* Start Text section *

In this workshop (typically for Data Science and Big-Data sessions) we are going
to look at storing data in database systems, as opposed to storing them in text
files (e.g. .csv
).
The following assumes you have a base Linux (Ubuntu 22.04 LTS) installation. Other more recent versions may work too (let me know otherwise). If you are a windows fan, may I suggest you create a beefy VM (using VirtualBox or on the cloud) and install Ubuntu there.
You will need a ton of different software (configuration, etc.) for this workshop. At the very least you will need mysql, memcached, mongodb, cassandra, neo4j, and Python drivers for all of these. Normally, this would be a pain, but we will be using docker so everything is conveniently installed and set-up for you and placed in different docker containers (you're spoilt these days!).
The rest of the workshop (and practical) assumes you have docker installed. This can be achieved readily (on Ubuntu 22.04 LTS) with:
# Install dependencies
sudo apt-get install -y ca-certificates curl gnupg lsb-release
# Add repository key
curl -fsSL https://download.docker.com/linux/ubuntu/gpg | sudo apt-key add -
# Add repository for docker packages
sudo add-apt-repository "deb [arch=amd64] https://download.docker.com/linux/ubuntu $(lsb_release -cs) stable"
# Update the apt package index
sudo apt-get update
# Install new packages
sudo apt-get install -y docker-ce docker-ce-cli containerd.io docker-compose-plugin
# Check docker service is running
sudo systemctl status docker
# Add docker role to your currrent user (to avoid sudo each time, but groups are updated at login)
sudo usermod -aG docker ${USER}
# Check all of the installed software works with:
sudo docker run hello-world
After adding the docker group to your user, you will need to log out and in
again to show the new group (check with the id
Bash command). An
alternative to logging in and out again is to use su - $USER
(this
effectively re-logs you).
The Ubuntu instructions to install docker where taken from the docker site.
Clone this repository using git clone git@github.com:jp-um/data_storage_workshop.git
. (If you do not have your ssh keys and/or account set up in github you can simply git clone https://github.com/jp-um/data_storage_workshop.git
instead). You should then run this workshop from the root directory of the repository. To install git on Ubuntu, simply sudo apt install git
.
We will use the official latest mysql containers for the relational databases part of the workshop.
This is easily achieved as follows:
# Get the latest (official) image for mysql
docker pull mysql/mysql-server:latest
# List all images available locally (you should see mysql)
docker images
# Start a container from the mysql/mysql-server:latest image
# You need to give this some time (takes longish to start)
docker run --name some-mysql -e MYSQL_ROOT_HOST=% -e MYSQL_ROOT_PASSWORD=my-secret-pwd -d mysql/mysql-server:latest
# This will tell you what is going on with your instance
docker logs some-mysql
# What are the docker containers running, you should see mysql
docker ps
# From the sql directory, import the structure of the database (and some
# data) from the insurance.sql script file.

* End Text section *
* Start Data *

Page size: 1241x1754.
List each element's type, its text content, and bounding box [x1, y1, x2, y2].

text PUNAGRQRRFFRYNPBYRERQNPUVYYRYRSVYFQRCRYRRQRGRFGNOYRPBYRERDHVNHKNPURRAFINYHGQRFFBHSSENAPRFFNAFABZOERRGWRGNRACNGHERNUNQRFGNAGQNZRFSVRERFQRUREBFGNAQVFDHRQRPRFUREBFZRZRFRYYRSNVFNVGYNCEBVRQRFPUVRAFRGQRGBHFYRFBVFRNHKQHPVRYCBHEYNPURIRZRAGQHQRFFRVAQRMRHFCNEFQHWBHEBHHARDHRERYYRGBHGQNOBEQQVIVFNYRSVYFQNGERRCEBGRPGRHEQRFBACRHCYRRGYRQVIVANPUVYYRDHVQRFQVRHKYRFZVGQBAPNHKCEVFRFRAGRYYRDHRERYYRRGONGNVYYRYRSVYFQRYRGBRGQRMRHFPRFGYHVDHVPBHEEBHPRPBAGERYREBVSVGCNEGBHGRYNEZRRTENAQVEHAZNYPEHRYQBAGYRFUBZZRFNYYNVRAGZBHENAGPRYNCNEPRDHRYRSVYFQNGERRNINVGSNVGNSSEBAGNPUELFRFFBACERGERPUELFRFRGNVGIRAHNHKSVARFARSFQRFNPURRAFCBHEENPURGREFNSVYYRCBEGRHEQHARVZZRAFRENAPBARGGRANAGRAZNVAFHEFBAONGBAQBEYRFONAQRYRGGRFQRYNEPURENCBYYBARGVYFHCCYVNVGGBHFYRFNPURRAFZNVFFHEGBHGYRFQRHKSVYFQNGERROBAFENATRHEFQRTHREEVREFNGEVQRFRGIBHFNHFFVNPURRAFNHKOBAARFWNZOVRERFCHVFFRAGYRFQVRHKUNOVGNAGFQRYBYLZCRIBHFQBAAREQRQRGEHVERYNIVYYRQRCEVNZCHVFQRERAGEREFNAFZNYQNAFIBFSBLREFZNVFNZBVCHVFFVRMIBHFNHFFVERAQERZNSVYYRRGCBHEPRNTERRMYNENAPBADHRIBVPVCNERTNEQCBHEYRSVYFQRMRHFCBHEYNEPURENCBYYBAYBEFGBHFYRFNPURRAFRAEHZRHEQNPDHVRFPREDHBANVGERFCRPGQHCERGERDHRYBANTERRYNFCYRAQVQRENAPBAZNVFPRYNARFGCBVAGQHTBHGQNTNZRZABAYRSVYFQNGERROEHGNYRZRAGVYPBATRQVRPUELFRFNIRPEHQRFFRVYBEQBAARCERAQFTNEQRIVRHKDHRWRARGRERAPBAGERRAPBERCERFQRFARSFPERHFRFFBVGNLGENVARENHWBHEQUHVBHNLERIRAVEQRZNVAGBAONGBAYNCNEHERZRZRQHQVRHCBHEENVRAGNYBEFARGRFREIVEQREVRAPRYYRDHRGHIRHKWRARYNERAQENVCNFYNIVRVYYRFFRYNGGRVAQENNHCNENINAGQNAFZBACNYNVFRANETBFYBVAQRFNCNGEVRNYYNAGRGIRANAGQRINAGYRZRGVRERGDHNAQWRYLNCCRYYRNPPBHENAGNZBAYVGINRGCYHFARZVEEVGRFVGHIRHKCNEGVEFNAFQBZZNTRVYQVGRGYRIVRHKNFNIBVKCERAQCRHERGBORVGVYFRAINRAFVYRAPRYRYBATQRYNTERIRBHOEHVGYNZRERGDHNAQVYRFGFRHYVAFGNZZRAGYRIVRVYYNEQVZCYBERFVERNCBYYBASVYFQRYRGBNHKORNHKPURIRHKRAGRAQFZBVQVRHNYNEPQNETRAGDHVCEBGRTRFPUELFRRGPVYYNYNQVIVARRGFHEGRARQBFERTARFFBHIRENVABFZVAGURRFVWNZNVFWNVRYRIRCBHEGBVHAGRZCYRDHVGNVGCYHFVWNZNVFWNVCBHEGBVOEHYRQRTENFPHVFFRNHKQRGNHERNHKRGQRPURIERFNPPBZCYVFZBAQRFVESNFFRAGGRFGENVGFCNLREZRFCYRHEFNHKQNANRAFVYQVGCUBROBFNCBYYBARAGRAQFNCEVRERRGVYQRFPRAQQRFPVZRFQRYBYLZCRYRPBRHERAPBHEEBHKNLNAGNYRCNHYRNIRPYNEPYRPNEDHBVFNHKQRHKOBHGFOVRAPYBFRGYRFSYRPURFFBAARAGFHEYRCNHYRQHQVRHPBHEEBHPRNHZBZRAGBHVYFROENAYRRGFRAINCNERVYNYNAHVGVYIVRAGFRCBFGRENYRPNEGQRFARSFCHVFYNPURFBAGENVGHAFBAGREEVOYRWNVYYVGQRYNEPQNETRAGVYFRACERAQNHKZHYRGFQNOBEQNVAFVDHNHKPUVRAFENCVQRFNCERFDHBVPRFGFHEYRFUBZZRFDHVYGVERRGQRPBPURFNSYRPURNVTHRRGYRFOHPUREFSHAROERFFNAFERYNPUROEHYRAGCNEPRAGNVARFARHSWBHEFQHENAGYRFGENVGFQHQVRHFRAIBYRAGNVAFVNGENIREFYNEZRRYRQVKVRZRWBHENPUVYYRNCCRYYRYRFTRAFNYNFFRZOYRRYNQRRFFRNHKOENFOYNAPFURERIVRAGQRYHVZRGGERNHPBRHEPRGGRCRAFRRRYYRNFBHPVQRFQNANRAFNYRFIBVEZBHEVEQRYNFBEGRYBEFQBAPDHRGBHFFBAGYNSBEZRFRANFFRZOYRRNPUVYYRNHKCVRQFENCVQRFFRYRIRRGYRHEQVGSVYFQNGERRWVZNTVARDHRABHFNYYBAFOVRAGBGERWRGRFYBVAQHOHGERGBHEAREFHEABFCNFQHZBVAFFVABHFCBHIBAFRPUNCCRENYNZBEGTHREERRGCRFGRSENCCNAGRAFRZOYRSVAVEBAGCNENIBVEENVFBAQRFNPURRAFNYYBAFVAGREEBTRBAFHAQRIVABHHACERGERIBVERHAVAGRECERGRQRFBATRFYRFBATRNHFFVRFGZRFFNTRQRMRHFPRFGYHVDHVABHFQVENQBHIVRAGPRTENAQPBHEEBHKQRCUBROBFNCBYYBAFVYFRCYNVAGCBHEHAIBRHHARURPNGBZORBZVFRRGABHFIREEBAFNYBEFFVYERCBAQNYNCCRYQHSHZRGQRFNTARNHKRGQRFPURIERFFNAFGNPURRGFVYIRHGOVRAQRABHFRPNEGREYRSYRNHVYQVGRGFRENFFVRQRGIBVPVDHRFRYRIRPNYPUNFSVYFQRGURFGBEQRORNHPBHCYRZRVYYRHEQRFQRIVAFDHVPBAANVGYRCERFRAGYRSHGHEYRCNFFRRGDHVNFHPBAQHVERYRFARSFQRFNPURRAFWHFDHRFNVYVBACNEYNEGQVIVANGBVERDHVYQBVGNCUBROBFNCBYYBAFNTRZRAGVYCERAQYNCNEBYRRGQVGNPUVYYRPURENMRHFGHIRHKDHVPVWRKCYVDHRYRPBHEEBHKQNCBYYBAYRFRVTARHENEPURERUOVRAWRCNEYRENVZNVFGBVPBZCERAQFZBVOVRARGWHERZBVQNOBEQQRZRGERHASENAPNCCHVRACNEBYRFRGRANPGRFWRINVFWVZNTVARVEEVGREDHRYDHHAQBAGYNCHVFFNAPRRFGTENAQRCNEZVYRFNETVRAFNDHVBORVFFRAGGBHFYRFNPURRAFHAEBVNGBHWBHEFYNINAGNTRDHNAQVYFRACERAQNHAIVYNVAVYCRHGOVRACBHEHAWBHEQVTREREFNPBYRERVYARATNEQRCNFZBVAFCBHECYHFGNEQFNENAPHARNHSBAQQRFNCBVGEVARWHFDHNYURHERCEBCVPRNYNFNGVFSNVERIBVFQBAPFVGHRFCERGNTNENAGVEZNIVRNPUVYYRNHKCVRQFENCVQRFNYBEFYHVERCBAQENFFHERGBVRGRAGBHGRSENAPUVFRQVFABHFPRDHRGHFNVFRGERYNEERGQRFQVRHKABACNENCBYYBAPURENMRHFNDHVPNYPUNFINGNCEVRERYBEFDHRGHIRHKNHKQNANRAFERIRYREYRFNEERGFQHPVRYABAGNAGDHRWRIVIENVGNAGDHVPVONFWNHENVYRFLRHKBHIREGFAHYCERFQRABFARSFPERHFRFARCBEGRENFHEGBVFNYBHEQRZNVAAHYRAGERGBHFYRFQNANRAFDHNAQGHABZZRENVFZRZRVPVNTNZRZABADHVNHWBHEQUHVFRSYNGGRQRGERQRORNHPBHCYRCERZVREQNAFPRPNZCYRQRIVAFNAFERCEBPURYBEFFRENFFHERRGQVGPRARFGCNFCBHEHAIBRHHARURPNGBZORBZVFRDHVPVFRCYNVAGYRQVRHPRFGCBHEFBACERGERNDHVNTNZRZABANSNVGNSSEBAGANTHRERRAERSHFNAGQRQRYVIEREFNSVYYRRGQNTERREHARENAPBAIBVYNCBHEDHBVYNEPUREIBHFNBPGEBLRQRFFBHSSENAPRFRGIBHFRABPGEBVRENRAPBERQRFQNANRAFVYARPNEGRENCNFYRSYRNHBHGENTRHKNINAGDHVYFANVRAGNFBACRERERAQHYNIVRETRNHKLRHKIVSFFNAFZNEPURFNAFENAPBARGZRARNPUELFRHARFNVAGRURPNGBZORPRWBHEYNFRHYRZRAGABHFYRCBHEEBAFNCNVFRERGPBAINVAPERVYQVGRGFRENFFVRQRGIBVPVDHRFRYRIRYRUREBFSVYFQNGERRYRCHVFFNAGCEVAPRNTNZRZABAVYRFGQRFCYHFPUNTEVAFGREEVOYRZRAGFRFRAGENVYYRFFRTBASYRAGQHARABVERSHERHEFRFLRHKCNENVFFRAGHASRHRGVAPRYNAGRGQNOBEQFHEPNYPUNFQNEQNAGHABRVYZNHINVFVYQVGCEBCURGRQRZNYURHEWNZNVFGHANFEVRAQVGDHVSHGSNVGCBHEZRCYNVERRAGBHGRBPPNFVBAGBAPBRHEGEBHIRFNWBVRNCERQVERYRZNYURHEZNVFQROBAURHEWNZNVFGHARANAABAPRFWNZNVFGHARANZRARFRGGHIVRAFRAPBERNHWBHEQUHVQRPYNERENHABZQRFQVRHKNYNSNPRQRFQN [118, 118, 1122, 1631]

* End Data *

■ Task set
- a) In the data storage workshop guide, why must the user log out and back in after being added to the docker group? Answer in one to three sentences.
- b) According to the data storage workshop guide, what software is needed at the very least for the workshop? List every item.
- c) Continue the data storage workshop guide after its last line.

■ Answers to each task
- a) Groups are updated at login, so the new docker group only shows up for the user after logging out and in again. Running su - $USER does the same job, because it effectively re-logs the user.

- b)
- mysql
- memcached
- mongodb
- cassandra
- neo4j
- Python drivers for all of these

- c)
docker exec -i some-mysql mysql -h0.0.0.0 -uroot -pmy-secret-pwd < sql/insurance.sql
# Use this if you want to run the client directly in the docker container
docker exec -it some-mysql mysql -h0.0.0.0 -uroot -pmy-secret-pwd
# Once in the mysql terminal, list all databases
show databases;
# Use our newly created db
use insurance;
# See the tables
show tables;
# See some data
select * from driver;
# To quit the mysql terminal
\q
Skip to the Jupyter Lab section, if you are only interested in running the mysql exercise.
During this workshop I will show you the basic concepts of NoSQL systems. We will use four NoSQL technologies, each representing a different data model -- Memcached, MongoDB, Cassandra, and Neo4j.
We will use (the latest) official docker instances to install the NoSQL database
engines. Follow the instructions presented in each section. Each of these steps
may take a few minutes. All the names of the containers will be prefixed with
some-
(this is an arbitrary decision).
To run memcached execute:
docker run --init --name some-memcache -p 21211:11211 -d memcached
-d
detaches the docker container once initialized.
To run mongodb execute:
docker run --name some-mongo -d mongo:4.4.6
Note that the version at the end (i.e. 4.4.6) is important, as the latest (5+) mongo image requires the CPU to have AVX support which may not be available if running via some virtualization software (e.g. Windows host with an Ubuntu Guest using VirtualBox).
To run cassandra execute:
docker run --name some-cassandra -d cassandra
To run neo4j execute:
docker run --name some-neo4j -e NEO4J_AUTH=neo4j/testtest -p 7474:7474 -p 7687:7687 -d neo4j
Note that the above switches off Neo4J authentication (by setting an environment variable in the container).
You should be able to see all running containers with docker ps
. Look at
the status column of the resulting output.
I have developed example usages of each NoSQL database, using Jupyter lab. This
is a browser-based IDE which uses Jupyter Notebooks. First, you should copy all
code (as Jupyter notebooks) from the sql
and nosql directories
in a local directory on your Ubuntu installation (alternatively it is easier to
git clone
this repository as suggested above). Remember to change the
/REPLACE/WITH/YOUR/LOCAL/PATH
path below. The last line --
jpebe/data_storage_workshop
-- identifies the image,
stored on docker hub, which we will be using. Do not change this.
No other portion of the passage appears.